Assignment: The listing below must be given again in full, exactly.

Data for processing:
Content starts

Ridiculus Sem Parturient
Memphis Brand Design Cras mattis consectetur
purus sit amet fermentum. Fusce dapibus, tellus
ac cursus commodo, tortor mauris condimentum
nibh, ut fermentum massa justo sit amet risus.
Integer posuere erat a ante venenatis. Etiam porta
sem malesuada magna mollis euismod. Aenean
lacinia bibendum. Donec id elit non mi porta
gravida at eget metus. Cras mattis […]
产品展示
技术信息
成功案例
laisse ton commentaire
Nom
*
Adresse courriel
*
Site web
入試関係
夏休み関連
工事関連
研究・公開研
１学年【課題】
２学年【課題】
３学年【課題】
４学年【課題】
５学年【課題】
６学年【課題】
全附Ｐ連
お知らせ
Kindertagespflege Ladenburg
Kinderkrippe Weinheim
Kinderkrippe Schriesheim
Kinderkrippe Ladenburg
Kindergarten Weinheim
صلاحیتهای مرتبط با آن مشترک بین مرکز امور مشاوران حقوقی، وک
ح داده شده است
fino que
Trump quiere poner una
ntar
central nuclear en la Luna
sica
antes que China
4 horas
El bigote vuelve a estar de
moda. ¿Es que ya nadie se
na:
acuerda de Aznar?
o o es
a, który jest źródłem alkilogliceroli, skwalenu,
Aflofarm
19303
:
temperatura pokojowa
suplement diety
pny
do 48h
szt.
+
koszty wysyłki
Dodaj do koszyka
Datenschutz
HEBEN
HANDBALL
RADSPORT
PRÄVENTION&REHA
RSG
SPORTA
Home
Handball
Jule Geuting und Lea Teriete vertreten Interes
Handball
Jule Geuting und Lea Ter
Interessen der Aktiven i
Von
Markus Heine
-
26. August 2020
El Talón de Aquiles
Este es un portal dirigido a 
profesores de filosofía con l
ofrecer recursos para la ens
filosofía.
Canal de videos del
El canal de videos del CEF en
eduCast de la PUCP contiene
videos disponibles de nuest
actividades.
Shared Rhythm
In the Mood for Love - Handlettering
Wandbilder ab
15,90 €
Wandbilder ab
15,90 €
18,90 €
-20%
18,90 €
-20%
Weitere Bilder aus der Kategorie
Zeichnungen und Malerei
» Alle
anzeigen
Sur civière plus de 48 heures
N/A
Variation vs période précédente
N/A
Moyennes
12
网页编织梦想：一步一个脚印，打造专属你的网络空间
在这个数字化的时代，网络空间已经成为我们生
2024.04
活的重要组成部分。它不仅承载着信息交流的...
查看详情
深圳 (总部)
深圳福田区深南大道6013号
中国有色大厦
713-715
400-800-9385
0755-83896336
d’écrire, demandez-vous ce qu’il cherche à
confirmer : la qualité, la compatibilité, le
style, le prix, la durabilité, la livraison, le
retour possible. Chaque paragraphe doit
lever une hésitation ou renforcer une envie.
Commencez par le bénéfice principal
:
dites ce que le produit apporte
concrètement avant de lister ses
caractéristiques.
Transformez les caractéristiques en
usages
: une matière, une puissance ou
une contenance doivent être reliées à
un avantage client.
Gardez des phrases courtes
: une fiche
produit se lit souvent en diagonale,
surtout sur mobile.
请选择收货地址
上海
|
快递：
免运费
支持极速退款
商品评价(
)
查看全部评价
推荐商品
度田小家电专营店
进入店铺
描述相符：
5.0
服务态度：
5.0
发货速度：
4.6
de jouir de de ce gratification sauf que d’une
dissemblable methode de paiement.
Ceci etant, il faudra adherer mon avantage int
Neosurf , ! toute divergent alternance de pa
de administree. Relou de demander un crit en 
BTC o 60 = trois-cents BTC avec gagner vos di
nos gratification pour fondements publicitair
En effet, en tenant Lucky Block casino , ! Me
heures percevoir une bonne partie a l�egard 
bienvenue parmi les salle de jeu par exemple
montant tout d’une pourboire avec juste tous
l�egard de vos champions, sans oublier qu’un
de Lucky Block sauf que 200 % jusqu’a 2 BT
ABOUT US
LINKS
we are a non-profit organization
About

Content ends

Solution for this problem:
Ridiculus Sem Parturient
Memphis Brand Design Cras mattis consectetur
purus sit amet fermentum. Fusce dapibus, tellus
ac cursus commodo, tortor mauris condimentum
nibh, ut fermentum massa justo sit amet risus.
Integer posuere erat a ante venenatis. Etiam porta
sem malesuada magna mollis euismod. Aenean
lacinia bibendum. Donec id elit non mi porta
gravida at eget metus. Cras mattis […]
产品展示
技术信息
成功案例
laisse ton commentaire
Nom
*
Adresse courriel
*
Site web
入試関係
夏休み関連
工事関連
研究・公開研
１学年【課題】
２学年【課題】
３学年【課題】
４学年【課題】
５学年【課題】
６学年【課題】
全附Ｐ連
お知らせ
Kindertagespflege Ladenburg
Kinderkrippe Weinheim
Kinderkrippe Schriesheim
Kinderkrippe Ladenburg
Kindergarten Weinheim
صلاحیتهای مرتبط با آن مشترک بین مرکز امور مشاوران حقوقی، وک
ح داده شده است
fino que
Trump quiere poner una
ntar
central nuclear en la Luna
sica
antes que China
4 horas
El bigote vuelve a estar de
moda. ¿Es que ya nadie se
na:
acuerda de Aznar?
o o es
a, który jest źródłem alkilogliceroli, skwalenu,
Aflofarm
19303
:
temperatura pokojowa
suplement diety
pny
do 48h
szt.
+
koszty wysyłki
Dodaj do koszyka
Datenschutz
HEBEN
HANDBALL
RADSPORT
PRÄVENTION&REHA
RSG
SPORTA
Home
Handball
Jule Geuting und Lea Teriete vertreten Interes
Handball
Jule Geuting und Lea Ter
Interessen der Aktiven i
Von
Markus Heine
-
26. August 2020
El Talón de Aquiles
Este es un portal dirigido a 
profesores de filosofía con l
ofrecer recursos para la ens
filosofía.
Canal de videos del
El canal de videos del CEF en
eduCast de la PUCP contiene
videos disponibles de nuest
actividades.
Shared Rhythm
In the Mood for Love - Handlettering
Wandbilder ab
15,90 €
Wandbilder ab
15,90 €
18,90 €
-20%
18,90 €
-20%
Weitere Bilder aus der Kategorie
Zeichnungen und Malerei
» Alle
anzeigen
Sur civière plus de 48 heures
N/A
Variation vs période précédente
N/A
Moyennes
12
网页编织梦想：一步一个脚印，打造专属你的网络空间
在这个数字化的时代，网络空间已经成为我们生
2024.04
活的重要组成部分。它不仅承载着信息交流的...
查看详情
深圳 (总部)
深圳福田区深南大道6013号
中国有色大厦
713-715
400-800-9385
0755-83896336
d’écrire, demandez-vous ce qu’il cherche à
confirmer : la qualité, la compatibilité, le
style, le prix, la durabilité, la livraison, le
retour possible. Chaque paragraphe doit
lever une hésitation ou renforcer une envie.
Commencez par le bénéfice principal
:
dites ce que le produit apporte
concrètement avant de lister ses
caractéristiques.
Transformez les caractéristiques en
usages
: une matière, une puissance ou
une contenance doivent être reliées à
un avantage client.
Gardez des phrases courtes
: une fiche
produit se lit souvent en diagonale,
surtout sur mobile.
请选择收货地址
上海
|
快递：
免运费
支持极速退款
商品评价(
)
查看全部评价
推荐商品
度田小家电专营店
进入店铺
描述相符：
5.0
服务态度：
5.0
发货速度：
4.6
de jouir de de ce gratification sauf que d’une
dissemblable methode de paiement.
Ceci etant, il faudra adherer mon avantage int
Neosurf , ! toute divergent alternance de pa
de administree. Relou de demander un crit en 
BTC o 60 = trois-cents BTC avec gagner vos di
nos gratification pour fondements publicitair
En effet, en tenant Lucky Block casino , ! Me
heures percevoir une bonne partie a l�egard 
bienvenue parmi les salle de jeu par exemple
montant tout d’une pourboire avec juste tous
l�egard de vos champions, sans oublier qu’un
de Lucky Block sauf que 200 % jusqu’a 2 BT
ABOUT US
LINKS
we are a non-profit organization
About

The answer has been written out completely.